Forest Call this week looks at how the industry is dealing with the issue of forest debris flows from the massive storms at Tolaga Bay and Takaka earlier this year.

2 posts.

Post from Dean Satchell on October 3, 2018 at 2:48PM

For a comprehensive growers levy-funded report on tree species for steep slopes see Trees for steep slopes.

There may be opportunities to diversify into specialty timbers planted on red zone slopes, especially where managed as a permanent canopy.

Post from Dean Satchell on October 3, 2018 at 4:10PM

  1. I don't agree with Andy Karulus that the effects of windthrow on economic value make it imperative to harvest early on separation point granite. No operation should have any issues with extracting windthrown areas given the clear need for continued harvesting and replanting over time, with some stands growing for up to 35 years, i.e. manage the area that is clearfelled at any one time over the whole catchment. Early harvesting is way more risky in terms of debris flows and erosion (window of vulnerability increases), is he talking about economic risk without considering environmental consequence?
  2. I don't agree with John Webster that residue "has no value" and therefore all residue is "unmerchantable'. It's time to get over that notion and supply biomass into alternative markets such as activated charcoal, animal bedding and biofuel.

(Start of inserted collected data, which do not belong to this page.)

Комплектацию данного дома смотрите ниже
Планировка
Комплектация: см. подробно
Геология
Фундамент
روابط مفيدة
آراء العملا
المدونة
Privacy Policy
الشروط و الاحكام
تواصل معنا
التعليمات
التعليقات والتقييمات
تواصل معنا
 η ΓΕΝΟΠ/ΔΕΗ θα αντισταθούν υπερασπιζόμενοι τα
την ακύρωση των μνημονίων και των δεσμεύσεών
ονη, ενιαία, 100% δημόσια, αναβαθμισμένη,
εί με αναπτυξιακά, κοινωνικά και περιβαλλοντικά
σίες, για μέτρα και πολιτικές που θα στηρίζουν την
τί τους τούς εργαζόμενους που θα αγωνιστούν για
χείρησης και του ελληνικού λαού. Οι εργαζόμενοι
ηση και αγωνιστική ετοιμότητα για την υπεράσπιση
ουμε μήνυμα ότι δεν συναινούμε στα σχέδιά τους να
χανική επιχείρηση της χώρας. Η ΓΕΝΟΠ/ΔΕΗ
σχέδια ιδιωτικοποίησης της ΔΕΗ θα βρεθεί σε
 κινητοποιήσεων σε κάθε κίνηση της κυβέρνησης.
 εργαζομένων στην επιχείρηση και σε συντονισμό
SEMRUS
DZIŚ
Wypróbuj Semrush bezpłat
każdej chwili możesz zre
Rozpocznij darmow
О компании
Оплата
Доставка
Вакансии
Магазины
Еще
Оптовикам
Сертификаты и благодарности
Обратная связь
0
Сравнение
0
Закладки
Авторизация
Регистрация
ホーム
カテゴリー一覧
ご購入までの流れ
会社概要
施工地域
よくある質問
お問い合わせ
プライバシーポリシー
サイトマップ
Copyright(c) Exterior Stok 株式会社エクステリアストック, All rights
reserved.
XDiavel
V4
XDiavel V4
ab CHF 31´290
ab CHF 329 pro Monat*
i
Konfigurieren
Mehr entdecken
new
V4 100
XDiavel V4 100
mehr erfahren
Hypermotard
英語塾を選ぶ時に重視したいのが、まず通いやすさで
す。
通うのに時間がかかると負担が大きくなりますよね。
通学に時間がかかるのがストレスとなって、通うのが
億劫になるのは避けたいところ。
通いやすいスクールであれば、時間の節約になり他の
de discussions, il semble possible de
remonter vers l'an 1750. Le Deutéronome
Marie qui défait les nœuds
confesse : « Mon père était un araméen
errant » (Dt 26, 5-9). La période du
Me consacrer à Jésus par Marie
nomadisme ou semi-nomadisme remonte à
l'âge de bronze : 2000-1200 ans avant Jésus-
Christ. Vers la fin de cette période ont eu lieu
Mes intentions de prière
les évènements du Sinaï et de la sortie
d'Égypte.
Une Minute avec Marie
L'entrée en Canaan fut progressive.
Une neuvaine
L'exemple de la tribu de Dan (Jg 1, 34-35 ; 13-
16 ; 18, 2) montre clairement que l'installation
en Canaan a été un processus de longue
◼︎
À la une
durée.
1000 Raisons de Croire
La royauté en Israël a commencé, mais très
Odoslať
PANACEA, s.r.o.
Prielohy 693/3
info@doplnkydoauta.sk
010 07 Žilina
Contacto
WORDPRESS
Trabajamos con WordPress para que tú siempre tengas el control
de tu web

This is a no-brainer and there should be an industry standard that specifies maximum residue levels left on or adjacent to landings, even if the land were relatively "stable".
  3. I think that David Rhodes should have explained why the "core of the forest" should be radiata pine beyond "cos you still need to have that rotation and keeping guys employed etc". The rationale needs to be clearer given that alternative species potentially produce greater returns and better environmental outcomes.